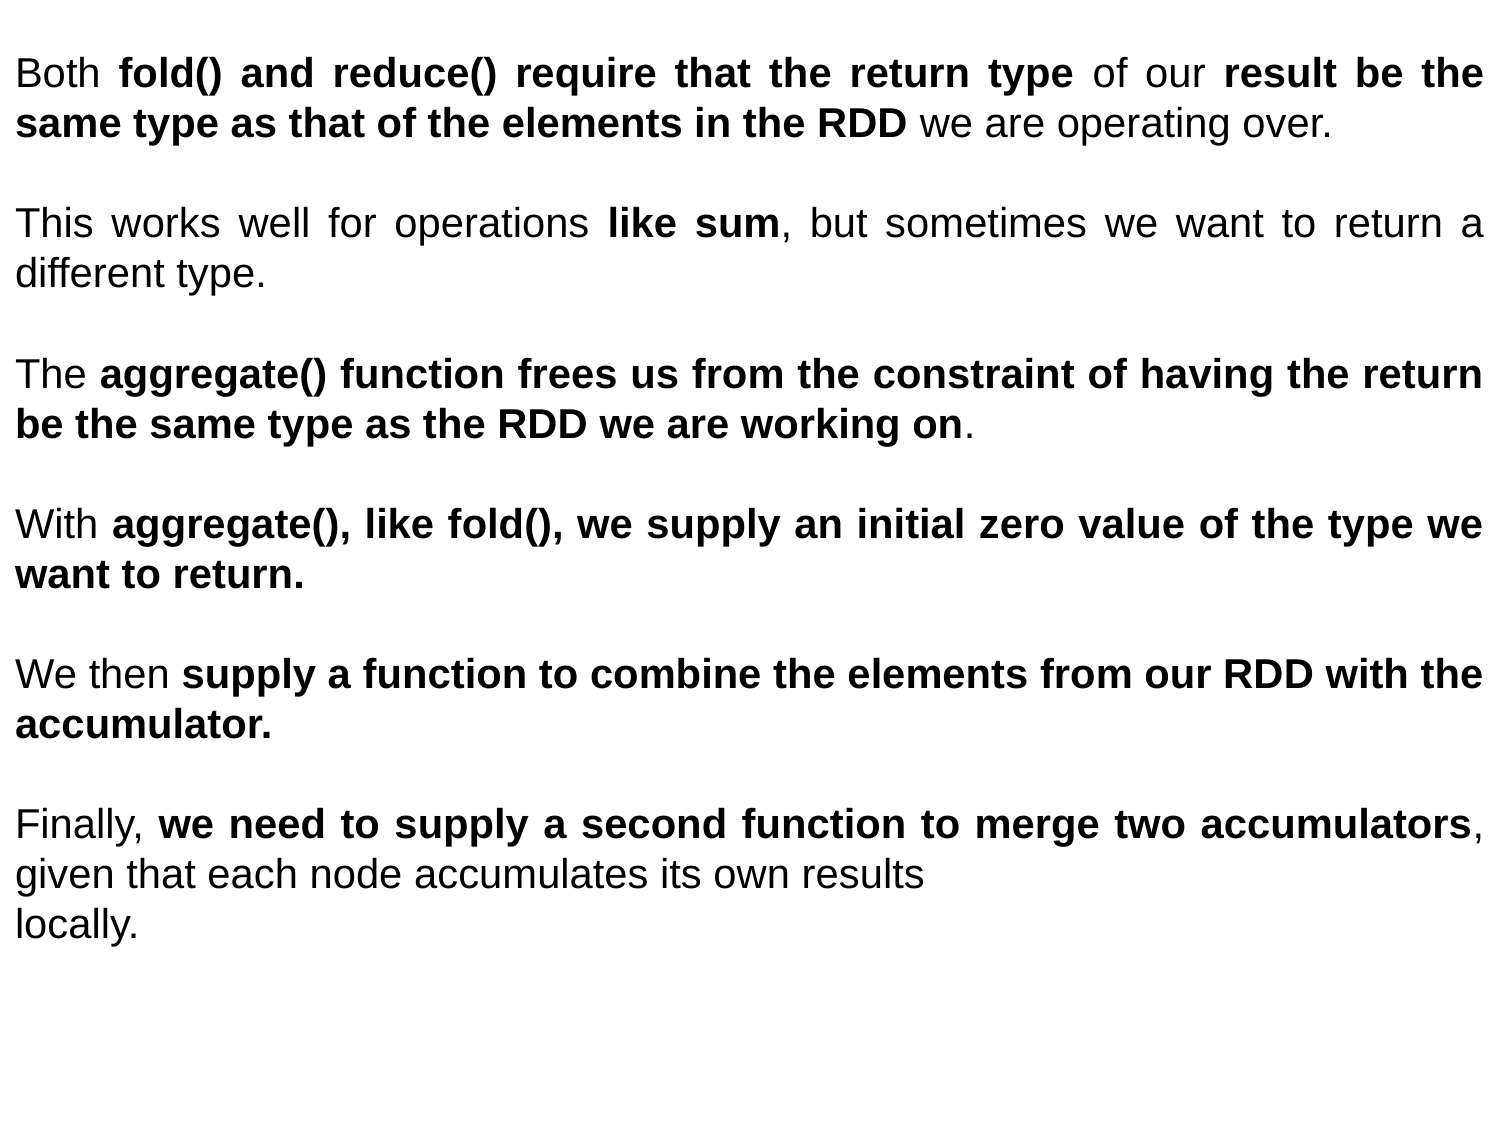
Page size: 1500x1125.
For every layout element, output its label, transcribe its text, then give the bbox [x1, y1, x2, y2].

text_box Both fold() and reduce() require that the return type of our result be the same type as that of the elements in the RDD we are operating over. This works well for operations like sum, but sometimes we want to return a different type. The aggregate() function frees us from the constraint of having the return be the same type as the RDD we are working on. With aggregate(), like fold(), we supply an initial zero value of the type we want to return. We then supply a function to combine the elements from our RDD with the accumulator. Finally, we need to supply a second function to merge two accumulators, given that each node accumulates its own results locally. [0, 38, 1500, 1125]
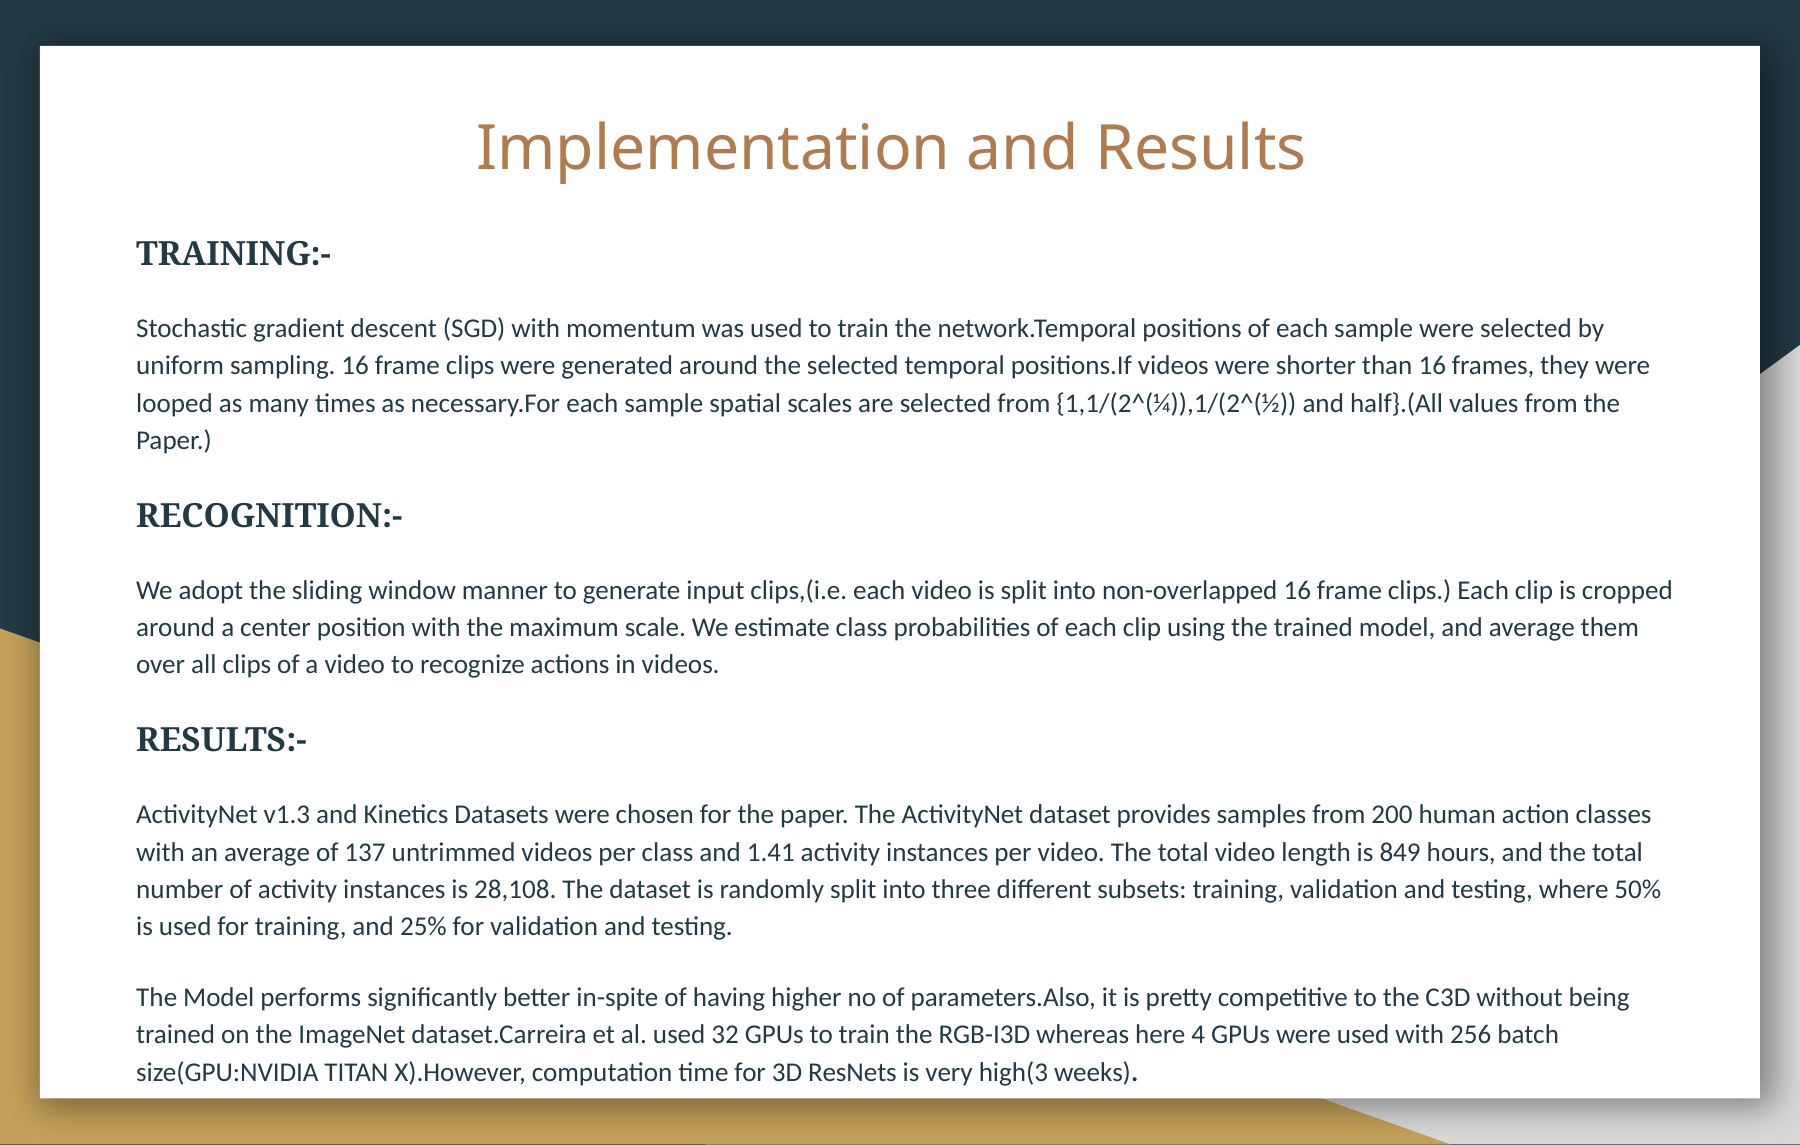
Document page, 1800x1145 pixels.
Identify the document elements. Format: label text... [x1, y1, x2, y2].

title Implementation and Results [161, 92, 1639, 211]
list TRAINING:- Stochastic gradient descent (SGD) with momentum was used to train the network.Temporal positions of each sample were selected by uniform sampling. 16 frame clips were generated around the selected temporal positions.If videos were shorter than 16 frames, they were looped as many times as necessary.For each sample spatial scales are selected from {1,1/(2^(¼)),1/(2^(½)) and half}.(All values from the Paper.) RECOGNITION:- We adopt the sliding window manner to generate input clips,(i.e. each video is split into non-overlapped 16 frame clips.) Each clip is cropped around a center position with the maximum scale. We estimate class probabilities of each clip using the trained model, and average them over all clips of a video to recognize actions in videos. RESULTS:- ActivityNet v1.3 and Kinetics Datasets were chosen for the paper. The ActivityNet dataset provides samples from 200 human action classes with an average of 137 untrimmed videos per class and 1.41 activity instances per video. The total video length is 849 hours, and the total number of activity instances is 28,108. The dataset is randomly split into three different subsets: training, validation and testing, where 50% is used for training, and 25% for validation and testing. The Model performs significantly better in-spite of having higher no of parameters.Also, it is pretty competitive to the C3D without being trained on the ImageNet dataset.Carreira et al. used 32 GPUs to train the RGB-I3D whereas here 4 GPUs were used with 256 batch size(GPU:NVIDIA TITAN X).However, computation time for 3D ResNets is very high(3 weeks). [121, 211, 1695, 1063]
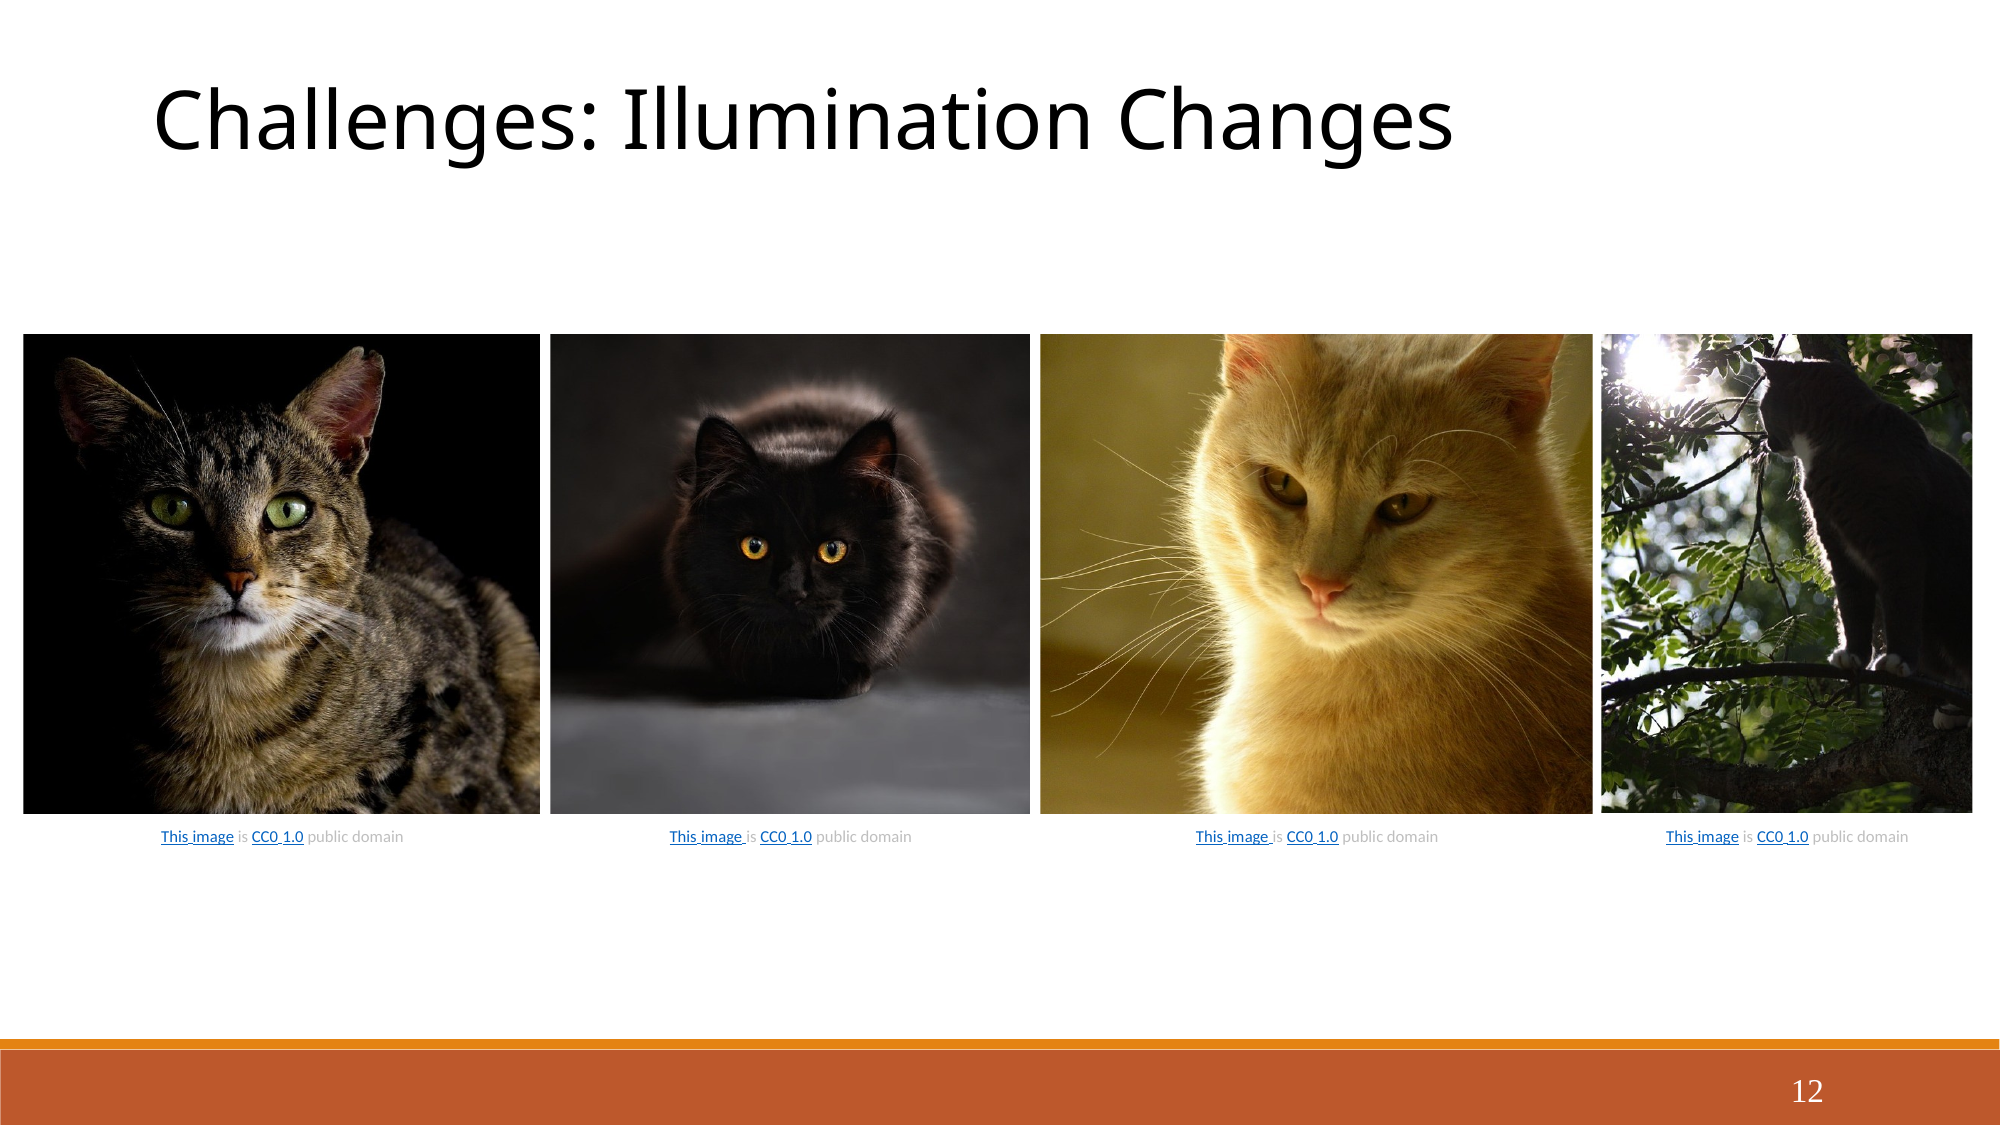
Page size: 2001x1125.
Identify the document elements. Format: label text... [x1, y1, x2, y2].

text_box This image is CC0 1.0 public domain [158, 825, 405, 846]
text_box This image is CC0 1.0 public domain [1193, 825, 1440, 846]
text_box This image is CC0 1.0 public domain [667, 825, 913, 846]
text_box [550, 334, 1030, 814]
slide_number 12 [1624, 1059, 1840, 1120]
text_box [1601, 334, 1973, 813]
text_box This image is CC0 1.0 public domain [1664, 825, 1910, 846]
text_box [23, 334, 540, 814]
text_box Challenges: Illumination Changes [81, 66, 1919, 167]
text_box [1040, 334, 1593, 814]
####
Word for word, restate the lines above from the one with "Document page, 1800x1145 pixels." through the one with "Page size: 2001x1125.", keeping both ends and dropping the pictures.

▸ PROBLEM SOLUTION:
Document page, 1800x1145 pixels.
Identify the document elements. Format: label text... [x1, y1, x2, y2].

title Implementation and Results [161, 92, 1639, 211]
list TRAINING:- Stochastic gradient descent (SGD) with momentum was used to train the network.Temporal positions of each sample were selected by uniform sampling. 16 frame clips were generated around the selected temporal positions.If videos were shorter than 16 frames, they were looped as many times as necessary.For each sample spatial scales are selected from {1,1/(2^(¼)),1/(2^(½)) and half}.(All values from the Paper.) RECOGNITION:- We adopt the sliding window manner to generate input clips,(i.e. each video is split into non-overlapped 16 frame clips.) Each clip is cropped around a center position with the maximum scale. We estimate class probabilities of each clip using the trained model, and average them over all clips of a video to recognize actions in videos. RESULTS:- ActivityNet v1.3 and Kinetics Datasets were chosen for the paper. The ActivityNet dataset provides samples from 200 human action classes with an average of 137 untrimmed videos per class and 1.41 activity instances per video. The total video length is 849 hours, and the total number of activity instances is 28,108. The dataset is randomly split into three different subsets: training, validation and testing, where 50% is used for training, and 25% for validation and testing. The Model performs significantly better in-spite of having higher no of parameters.Also, it is pretty competitive to the C3D without being trained on the ImageNet dataset.Carreira et al. used 32 GPUs to train the RGB-I3D whereas here 4 GPUs were used with 256 batch size(GPU:NVIDIA TITAN X).However, computation time for 3D ResNets is very high(3 weeks). [121, 211, 1695, 1063]
Page size: 2001x1125.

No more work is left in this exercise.